DATA FOR THIS TASK
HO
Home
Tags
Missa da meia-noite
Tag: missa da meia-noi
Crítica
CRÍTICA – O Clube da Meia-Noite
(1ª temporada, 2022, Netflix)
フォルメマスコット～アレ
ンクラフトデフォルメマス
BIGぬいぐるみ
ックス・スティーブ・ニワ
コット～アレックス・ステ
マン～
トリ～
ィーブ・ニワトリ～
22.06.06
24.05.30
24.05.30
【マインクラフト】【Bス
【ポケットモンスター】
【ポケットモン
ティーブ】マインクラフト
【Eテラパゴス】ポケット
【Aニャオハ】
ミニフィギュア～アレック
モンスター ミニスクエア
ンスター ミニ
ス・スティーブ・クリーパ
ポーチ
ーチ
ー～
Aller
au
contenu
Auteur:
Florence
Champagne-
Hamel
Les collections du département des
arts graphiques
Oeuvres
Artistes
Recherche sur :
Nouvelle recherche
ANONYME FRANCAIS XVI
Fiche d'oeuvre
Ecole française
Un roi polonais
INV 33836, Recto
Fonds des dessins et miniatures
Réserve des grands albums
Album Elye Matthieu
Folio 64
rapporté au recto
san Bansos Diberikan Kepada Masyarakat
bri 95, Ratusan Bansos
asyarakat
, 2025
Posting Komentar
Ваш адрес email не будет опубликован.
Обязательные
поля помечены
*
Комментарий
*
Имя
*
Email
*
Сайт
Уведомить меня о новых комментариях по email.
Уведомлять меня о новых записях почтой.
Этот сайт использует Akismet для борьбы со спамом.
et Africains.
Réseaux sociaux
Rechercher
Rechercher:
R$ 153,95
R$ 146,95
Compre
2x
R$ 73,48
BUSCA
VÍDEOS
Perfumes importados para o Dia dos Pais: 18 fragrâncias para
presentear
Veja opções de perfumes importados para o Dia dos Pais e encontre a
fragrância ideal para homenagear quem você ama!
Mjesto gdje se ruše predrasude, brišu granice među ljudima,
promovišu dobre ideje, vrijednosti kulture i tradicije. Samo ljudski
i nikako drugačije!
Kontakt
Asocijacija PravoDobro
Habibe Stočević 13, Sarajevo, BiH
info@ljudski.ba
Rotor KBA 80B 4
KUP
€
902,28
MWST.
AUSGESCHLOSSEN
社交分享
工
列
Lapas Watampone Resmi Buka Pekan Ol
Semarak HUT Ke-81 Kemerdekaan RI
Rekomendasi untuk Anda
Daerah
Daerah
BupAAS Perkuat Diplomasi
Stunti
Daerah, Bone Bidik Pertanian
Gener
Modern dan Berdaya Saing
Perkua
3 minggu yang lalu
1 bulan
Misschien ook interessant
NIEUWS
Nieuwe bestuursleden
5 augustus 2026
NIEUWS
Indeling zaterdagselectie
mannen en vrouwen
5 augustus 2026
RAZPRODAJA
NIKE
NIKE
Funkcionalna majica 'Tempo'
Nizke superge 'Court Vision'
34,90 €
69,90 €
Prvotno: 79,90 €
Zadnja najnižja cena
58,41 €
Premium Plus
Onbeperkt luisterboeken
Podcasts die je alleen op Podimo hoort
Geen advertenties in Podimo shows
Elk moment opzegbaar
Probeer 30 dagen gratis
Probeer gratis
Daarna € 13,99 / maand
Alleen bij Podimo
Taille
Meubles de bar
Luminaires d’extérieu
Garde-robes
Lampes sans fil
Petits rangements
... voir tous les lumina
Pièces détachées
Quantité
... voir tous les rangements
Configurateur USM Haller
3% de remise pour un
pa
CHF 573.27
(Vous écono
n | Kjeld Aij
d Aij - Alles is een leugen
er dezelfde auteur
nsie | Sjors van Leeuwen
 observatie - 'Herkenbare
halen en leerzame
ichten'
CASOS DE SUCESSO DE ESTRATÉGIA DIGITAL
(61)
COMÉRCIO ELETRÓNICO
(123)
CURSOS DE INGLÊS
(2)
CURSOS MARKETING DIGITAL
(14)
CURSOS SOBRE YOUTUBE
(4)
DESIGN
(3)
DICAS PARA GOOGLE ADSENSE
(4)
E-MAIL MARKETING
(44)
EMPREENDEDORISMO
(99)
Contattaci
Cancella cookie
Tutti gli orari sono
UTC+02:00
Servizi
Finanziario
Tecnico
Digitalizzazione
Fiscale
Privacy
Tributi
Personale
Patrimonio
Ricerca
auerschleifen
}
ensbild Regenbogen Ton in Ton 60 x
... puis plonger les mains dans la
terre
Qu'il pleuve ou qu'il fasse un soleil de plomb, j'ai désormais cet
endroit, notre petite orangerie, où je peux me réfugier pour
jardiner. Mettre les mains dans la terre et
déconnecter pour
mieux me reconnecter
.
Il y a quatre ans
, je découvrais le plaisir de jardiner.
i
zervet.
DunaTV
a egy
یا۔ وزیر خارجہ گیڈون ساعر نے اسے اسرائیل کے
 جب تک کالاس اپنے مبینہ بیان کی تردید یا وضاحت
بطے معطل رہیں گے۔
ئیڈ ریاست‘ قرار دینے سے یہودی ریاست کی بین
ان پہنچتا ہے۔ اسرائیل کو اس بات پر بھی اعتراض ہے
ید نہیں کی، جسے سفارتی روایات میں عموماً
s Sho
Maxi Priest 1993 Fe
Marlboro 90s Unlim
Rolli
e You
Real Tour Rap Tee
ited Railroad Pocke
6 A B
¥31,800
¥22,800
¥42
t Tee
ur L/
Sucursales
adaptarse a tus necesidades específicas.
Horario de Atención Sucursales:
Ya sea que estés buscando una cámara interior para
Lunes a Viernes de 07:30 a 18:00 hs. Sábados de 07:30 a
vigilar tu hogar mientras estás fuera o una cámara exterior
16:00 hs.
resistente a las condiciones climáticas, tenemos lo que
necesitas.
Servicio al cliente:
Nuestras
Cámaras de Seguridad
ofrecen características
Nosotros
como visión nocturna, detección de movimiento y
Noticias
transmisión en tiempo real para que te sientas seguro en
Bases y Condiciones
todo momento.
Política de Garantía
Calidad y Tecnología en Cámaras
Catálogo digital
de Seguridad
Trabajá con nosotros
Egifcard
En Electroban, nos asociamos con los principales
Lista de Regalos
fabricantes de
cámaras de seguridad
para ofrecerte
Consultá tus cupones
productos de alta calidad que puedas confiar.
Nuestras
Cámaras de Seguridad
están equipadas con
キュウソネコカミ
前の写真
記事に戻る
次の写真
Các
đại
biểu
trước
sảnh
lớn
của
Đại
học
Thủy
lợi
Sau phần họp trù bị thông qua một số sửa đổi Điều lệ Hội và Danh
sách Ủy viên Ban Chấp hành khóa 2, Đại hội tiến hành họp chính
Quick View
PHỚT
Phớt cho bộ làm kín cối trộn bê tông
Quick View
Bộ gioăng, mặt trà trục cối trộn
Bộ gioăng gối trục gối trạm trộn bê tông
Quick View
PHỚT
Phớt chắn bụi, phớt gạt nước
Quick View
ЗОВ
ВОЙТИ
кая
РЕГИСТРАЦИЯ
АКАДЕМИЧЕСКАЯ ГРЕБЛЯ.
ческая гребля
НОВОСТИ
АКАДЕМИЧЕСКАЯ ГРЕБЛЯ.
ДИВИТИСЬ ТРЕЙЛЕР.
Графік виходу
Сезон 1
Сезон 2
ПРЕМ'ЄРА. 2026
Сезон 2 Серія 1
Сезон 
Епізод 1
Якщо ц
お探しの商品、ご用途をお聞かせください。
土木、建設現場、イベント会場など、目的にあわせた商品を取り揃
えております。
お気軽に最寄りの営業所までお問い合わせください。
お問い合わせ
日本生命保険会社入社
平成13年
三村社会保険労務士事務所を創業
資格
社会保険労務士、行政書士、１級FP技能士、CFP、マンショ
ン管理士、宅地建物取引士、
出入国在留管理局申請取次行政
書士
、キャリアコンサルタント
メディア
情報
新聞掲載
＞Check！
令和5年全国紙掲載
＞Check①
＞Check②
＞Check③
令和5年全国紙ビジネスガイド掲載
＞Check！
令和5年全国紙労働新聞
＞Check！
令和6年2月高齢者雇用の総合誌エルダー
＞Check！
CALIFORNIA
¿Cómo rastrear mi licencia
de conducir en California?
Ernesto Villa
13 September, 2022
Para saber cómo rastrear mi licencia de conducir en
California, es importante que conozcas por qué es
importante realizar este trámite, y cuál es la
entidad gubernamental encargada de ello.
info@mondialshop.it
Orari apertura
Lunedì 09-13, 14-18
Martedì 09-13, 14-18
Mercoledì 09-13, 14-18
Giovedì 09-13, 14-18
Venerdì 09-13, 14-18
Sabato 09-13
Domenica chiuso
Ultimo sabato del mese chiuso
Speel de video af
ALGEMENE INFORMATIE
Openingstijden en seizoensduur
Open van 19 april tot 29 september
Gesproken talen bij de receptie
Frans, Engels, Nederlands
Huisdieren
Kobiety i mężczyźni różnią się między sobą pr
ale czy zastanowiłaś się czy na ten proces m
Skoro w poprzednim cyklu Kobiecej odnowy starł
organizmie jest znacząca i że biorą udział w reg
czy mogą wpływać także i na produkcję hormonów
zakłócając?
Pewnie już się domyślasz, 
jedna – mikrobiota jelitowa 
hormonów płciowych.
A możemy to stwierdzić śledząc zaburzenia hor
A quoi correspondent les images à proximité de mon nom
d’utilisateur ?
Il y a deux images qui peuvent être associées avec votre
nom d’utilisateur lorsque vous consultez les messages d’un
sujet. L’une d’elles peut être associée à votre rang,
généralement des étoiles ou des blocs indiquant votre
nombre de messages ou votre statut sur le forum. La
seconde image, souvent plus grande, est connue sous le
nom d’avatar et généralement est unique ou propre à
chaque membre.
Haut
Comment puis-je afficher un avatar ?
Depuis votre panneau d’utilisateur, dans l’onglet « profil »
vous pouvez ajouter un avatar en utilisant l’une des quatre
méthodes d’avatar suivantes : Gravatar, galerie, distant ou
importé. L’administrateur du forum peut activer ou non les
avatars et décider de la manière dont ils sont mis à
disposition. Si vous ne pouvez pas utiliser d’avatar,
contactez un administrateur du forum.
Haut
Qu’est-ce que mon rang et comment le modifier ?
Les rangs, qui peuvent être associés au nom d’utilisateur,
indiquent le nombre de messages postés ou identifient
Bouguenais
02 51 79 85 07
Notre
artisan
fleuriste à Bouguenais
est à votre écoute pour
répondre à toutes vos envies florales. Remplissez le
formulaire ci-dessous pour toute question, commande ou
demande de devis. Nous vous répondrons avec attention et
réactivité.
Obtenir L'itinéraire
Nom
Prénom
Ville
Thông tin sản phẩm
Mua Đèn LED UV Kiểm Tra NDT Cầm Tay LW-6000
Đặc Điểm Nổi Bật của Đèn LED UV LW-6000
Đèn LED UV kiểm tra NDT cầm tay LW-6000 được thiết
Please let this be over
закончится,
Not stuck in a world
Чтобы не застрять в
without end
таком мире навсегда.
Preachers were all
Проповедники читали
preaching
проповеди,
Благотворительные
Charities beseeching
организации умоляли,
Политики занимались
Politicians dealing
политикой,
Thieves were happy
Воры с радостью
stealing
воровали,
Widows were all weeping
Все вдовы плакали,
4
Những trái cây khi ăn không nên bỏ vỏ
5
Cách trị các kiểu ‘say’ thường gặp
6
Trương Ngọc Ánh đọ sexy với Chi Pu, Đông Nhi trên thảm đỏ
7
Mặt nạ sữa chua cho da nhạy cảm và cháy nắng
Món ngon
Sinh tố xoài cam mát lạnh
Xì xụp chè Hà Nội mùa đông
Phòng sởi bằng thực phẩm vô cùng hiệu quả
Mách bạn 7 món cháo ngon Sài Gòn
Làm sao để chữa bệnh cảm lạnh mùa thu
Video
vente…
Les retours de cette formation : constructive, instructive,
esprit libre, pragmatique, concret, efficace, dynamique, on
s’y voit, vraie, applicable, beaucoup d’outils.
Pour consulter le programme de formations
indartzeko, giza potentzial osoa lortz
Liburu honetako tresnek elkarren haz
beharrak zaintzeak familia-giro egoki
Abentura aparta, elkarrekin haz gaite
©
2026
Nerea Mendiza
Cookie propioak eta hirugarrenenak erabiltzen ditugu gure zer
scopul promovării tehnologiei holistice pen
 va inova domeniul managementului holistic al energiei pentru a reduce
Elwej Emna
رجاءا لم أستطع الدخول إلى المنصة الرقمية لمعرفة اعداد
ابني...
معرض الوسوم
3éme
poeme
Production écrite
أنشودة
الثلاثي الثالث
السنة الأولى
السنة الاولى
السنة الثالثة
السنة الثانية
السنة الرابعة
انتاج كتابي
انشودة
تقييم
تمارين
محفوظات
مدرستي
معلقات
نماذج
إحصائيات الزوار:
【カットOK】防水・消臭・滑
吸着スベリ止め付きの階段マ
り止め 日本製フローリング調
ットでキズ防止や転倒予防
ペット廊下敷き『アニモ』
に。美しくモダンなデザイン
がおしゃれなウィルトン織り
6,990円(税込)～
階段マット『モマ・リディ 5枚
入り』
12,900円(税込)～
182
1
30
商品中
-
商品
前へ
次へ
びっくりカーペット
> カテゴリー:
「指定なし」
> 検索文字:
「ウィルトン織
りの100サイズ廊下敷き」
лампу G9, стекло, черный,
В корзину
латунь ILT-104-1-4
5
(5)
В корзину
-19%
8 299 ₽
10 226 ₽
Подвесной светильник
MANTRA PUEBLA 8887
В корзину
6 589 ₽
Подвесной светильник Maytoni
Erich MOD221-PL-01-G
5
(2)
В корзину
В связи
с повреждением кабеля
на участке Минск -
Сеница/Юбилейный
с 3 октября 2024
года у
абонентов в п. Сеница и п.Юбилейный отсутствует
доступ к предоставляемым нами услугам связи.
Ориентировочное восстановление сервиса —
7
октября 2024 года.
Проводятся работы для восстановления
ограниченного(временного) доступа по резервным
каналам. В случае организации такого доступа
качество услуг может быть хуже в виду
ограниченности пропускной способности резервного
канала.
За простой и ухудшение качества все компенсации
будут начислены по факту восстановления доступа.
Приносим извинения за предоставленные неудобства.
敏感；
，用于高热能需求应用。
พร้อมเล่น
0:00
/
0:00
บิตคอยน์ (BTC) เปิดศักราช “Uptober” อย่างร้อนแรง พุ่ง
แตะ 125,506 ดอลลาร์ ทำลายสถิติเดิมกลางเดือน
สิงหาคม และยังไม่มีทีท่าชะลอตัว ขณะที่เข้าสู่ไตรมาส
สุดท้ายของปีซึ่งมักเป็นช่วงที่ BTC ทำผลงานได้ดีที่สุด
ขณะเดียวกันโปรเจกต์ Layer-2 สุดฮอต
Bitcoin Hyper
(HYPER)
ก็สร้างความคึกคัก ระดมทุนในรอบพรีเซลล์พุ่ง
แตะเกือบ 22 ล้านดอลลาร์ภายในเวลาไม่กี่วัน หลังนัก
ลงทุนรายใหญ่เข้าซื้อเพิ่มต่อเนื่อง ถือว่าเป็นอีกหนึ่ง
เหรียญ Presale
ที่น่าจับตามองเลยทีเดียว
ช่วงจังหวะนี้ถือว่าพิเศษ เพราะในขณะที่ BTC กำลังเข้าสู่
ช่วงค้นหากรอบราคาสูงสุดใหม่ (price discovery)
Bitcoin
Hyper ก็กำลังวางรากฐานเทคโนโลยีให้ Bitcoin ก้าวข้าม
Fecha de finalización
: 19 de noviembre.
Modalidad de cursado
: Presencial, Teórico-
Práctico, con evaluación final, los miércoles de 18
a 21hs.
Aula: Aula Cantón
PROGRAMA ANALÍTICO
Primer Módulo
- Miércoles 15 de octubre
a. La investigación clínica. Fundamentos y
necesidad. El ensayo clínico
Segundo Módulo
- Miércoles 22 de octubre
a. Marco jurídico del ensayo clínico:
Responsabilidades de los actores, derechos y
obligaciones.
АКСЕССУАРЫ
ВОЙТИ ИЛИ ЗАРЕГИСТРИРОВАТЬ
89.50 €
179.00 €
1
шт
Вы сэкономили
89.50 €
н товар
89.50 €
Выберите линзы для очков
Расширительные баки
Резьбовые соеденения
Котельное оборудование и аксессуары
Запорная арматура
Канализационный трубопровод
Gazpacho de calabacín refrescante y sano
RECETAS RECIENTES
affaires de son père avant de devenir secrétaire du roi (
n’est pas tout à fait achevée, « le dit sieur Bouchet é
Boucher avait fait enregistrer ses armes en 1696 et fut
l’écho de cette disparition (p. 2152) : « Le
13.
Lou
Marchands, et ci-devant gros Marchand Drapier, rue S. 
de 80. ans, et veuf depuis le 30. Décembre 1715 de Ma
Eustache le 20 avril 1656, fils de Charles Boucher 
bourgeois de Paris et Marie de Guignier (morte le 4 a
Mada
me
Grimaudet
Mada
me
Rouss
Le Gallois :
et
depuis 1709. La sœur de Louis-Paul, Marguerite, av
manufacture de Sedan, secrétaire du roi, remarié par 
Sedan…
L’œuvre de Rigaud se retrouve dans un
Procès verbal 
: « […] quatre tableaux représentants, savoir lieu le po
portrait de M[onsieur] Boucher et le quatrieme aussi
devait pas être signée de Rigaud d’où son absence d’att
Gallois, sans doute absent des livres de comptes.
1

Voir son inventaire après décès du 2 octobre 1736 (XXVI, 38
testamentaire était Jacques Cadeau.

EXERCISE AIM
Reproduce the entries above verbatim, starting with their first line and ending with the line that contains "ティーブ】マインクラフト", both of those lines included.

ANSWER AREA
HO
Home
Tags
Missa da meia-noite
Tag: missa da meia-noi
Crítica
CRÍTICA – O Clube da Meia-Noite
(1ª temporada, 2022, Netflix)
フォルメマスコット～アレ
ンクラフトデフォルメマス
BIGぬいぐるみ
ックス・スティーブ・ニワ
コット～アレックス・ステ
マン～
トリ～
ィーブ・ニワトリ～
22.06.06
24.05.30
24.05.30
【マインクラフト】【Bス
【ポケットモンスター】
【ポケットモン
ティーブ】マインクラフト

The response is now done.